Hawley still has lunch at Nick's Hamburger Shop, and he will readily admit it is sometimes more than once a week. He might also ask you not to share that tidbit with his wife.
"I tell her I eat here occasionally, cause I don't know if she's got it on my diet plan," Hawley said, with a chuckle.
Nick's Hamburger Shop has changed hands a few times, but never lost its edge in the Brookings community. Longtime owner Dick Fergen did not need to add any extra sizzle when he bought the place ten years ago. He kept the tradition going, and strengthened the business when he bought it in 2004. He established regular hours, and kept it open all day on Hobo Day. These moves were a big hit with customers. Three years later, he even expanded the shop.
"He knew everybody and remembered everybody and talked to everybody," Hawley said.
In October of 2013, the man who would always greet you with a smile when you walked in, died after his battle with cancer.
"He was kind of like a dad to me, so it was pretty rough," Christina Wiemer, who has been manager for six years, said.
Afterward, the question became, questions were asked. "Who would take over?" "What will happen to Nick's?" "Will it be the same?"

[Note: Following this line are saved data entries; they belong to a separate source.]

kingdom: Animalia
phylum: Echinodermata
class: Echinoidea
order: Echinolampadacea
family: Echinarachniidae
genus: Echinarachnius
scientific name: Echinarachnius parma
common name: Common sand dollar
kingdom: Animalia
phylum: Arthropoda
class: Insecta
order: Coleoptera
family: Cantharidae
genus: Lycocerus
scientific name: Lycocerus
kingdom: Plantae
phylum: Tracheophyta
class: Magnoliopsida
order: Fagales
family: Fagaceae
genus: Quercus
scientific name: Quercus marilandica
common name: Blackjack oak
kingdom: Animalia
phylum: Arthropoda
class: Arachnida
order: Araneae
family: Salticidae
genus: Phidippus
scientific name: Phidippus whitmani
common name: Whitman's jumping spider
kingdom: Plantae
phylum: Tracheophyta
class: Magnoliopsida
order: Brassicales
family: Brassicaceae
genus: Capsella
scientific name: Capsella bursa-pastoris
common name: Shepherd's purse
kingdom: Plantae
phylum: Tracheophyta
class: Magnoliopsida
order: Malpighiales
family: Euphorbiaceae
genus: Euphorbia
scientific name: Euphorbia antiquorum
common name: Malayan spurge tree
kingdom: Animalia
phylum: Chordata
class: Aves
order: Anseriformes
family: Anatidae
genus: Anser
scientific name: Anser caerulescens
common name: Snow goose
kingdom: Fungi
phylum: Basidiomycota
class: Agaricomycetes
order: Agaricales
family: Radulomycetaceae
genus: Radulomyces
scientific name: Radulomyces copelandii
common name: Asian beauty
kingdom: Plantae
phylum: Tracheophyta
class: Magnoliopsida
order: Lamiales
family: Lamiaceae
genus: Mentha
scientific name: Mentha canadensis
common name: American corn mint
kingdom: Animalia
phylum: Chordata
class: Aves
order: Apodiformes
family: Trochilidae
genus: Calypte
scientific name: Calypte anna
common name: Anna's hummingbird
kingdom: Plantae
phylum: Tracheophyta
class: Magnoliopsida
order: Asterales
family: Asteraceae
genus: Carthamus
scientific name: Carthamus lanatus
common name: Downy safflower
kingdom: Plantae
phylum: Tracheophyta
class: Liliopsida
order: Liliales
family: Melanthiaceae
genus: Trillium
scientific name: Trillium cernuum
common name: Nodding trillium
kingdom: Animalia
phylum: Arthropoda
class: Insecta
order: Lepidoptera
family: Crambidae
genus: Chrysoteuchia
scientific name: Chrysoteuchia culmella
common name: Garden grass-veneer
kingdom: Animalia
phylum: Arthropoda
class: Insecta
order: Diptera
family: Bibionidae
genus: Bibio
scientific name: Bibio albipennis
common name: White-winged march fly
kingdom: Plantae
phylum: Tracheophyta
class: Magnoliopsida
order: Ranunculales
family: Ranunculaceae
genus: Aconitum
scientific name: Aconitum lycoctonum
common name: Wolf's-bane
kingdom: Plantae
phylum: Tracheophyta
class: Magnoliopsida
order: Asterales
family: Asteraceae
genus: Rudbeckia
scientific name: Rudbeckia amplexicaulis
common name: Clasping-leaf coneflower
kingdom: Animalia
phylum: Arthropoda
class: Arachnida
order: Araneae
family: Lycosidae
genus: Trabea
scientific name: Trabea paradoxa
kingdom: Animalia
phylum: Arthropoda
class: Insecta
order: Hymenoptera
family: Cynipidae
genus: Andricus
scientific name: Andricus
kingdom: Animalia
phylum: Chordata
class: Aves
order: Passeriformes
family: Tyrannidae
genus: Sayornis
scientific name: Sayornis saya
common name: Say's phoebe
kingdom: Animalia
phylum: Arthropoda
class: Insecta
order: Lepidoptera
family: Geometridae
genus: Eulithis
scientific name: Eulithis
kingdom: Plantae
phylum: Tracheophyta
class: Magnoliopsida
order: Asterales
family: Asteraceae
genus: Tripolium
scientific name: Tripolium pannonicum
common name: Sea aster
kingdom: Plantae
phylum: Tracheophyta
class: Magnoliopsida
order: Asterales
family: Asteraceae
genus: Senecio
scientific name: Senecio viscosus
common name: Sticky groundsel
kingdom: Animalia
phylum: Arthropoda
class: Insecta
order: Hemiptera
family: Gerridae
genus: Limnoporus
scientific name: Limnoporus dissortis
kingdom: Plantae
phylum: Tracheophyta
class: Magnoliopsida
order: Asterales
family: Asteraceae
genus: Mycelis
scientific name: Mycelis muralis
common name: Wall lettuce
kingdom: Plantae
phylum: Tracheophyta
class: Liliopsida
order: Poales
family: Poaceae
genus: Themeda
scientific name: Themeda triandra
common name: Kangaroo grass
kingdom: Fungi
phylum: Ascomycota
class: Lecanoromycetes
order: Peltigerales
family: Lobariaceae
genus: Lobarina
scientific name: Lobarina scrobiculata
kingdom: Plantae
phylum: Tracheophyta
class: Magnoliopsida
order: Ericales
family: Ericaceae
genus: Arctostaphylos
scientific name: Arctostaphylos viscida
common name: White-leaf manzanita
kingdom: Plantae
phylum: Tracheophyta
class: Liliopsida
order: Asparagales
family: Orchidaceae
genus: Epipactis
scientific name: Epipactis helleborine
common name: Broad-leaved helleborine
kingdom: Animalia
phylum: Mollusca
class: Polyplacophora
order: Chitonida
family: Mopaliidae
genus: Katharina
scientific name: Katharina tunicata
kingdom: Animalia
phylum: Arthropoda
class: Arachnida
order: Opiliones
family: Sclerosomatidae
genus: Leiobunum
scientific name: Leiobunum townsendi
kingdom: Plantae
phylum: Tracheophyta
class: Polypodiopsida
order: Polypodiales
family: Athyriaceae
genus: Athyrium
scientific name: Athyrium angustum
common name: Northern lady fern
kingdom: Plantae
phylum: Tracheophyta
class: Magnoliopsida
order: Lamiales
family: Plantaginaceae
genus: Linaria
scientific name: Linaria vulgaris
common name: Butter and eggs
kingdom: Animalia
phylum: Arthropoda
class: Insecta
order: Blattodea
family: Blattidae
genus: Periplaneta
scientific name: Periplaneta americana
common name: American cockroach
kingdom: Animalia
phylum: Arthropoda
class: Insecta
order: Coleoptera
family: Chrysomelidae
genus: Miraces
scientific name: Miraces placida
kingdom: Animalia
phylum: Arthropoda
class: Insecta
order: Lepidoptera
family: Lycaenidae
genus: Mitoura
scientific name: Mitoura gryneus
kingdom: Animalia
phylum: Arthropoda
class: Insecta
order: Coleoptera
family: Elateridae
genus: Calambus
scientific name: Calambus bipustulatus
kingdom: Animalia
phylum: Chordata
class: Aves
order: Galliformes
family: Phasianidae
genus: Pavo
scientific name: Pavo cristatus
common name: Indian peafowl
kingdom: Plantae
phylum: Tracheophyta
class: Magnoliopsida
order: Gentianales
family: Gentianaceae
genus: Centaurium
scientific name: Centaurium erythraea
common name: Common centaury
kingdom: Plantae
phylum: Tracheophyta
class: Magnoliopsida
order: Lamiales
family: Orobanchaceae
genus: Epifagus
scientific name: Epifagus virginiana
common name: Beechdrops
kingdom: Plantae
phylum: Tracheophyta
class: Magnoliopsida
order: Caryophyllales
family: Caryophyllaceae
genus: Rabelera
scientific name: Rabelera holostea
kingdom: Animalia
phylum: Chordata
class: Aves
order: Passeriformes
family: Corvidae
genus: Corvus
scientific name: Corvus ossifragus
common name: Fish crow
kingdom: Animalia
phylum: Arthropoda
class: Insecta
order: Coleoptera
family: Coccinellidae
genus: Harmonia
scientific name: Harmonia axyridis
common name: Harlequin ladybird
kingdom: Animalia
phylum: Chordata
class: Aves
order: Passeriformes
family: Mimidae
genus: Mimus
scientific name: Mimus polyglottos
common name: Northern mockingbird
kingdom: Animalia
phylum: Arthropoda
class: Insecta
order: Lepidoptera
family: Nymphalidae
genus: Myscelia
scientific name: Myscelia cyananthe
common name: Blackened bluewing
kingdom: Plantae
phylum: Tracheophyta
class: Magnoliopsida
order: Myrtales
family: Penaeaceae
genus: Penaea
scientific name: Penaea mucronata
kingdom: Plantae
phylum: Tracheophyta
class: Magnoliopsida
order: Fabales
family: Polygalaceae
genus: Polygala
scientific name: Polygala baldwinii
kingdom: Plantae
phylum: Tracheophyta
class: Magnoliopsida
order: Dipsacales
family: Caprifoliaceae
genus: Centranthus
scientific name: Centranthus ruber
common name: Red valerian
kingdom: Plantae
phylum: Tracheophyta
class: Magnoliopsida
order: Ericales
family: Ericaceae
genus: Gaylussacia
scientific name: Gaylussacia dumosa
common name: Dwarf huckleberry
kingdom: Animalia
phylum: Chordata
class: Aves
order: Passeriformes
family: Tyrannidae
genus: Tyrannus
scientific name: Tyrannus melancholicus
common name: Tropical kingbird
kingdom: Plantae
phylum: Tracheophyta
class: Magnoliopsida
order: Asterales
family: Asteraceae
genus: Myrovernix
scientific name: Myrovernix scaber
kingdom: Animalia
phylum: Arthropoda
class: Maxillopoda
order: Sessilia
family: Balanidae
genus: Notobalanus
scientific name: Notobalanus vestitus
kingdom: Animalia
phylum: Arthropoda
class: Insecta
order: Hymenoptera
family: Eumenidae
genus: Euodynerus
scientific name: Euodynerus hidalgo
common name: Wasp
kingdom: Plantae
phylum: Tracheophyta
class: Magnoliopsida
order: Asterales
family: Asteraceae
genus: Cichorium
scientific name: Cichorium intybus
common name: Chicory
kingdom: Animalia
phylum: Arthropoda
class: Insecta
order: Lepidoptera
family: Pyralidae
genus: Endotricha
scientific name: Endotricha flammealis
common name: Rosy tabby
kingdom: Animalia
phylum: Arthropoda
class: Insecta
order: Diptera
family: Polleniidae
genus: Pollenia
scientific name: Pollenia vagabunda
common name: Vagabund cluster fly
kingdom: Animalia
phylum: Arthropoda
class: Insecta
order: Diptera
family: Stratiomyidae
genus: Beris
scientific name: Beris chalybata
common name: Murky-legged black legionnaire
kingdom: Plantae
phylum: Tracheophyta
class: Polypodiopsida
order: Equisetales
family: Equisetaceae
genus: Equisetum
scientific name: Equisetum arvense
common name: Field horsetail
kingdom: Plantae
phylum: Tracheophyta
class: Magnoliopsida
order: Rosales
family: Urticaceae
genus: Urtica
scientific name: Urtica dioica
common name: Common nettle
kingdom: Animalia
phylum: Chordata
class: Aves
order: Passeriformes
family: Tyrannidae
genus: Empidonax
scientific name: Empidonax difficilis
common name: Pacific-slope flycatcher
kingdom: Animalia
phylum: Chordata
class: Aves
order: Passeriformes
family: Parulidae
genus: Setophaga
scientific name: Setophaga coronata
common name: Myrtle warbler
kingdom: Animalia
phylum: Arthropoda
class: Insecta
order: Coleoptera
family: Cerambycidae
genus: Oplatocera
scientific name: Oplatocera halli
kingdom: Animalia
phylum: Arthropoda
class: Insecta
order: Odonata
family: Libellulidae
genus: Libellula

Well, not to worry. The two men who have taken over this mom and pop shop are Dick Fergen's sons.
"I was just about seven or eight when I was introduced to this place. Who'd a thought?" Todd Fergen said. "My brother and I knew, eventually, some day, we would probably take over the business, but not quite so soon. Dad was the picture of health until the end, it seemed like."
His brother Troy has experience in the restaurant business, but this is a new way of life for Todd. He actually just moved back to Brookings from Montana about a month ago, and has spent the last few decades in construction. Their goal is to make the transition as seamless as possible. So far, it is working.
"Todd has a lot of his dad's mannerisms. It's kind of eerie some days, in the way he talks and the way he does things. He's a lot like Dick," Wiemer said.
Todd said the comparison is a compliment.
"Dad did a great job and really built quite a machine here. It's really just mostly the people who keep it going. The stories they keep passing on from generation to generation to generation. Out of state friends. It's just a blessing we have the customers we do," Todd said.
Those customers are not leaving any time soon. Looking ahead to the future, you will see all of the same traditions. Though he is gone, you may still catch a glimpse of Dick Fergen, when his son Todd greets you with a smile and remembers your name.
"A rule of thumb around here is no change. We're going to keep it going how dad set it up and we'll work on it from there," Todd said.
That's something you can count on. That and a good burger.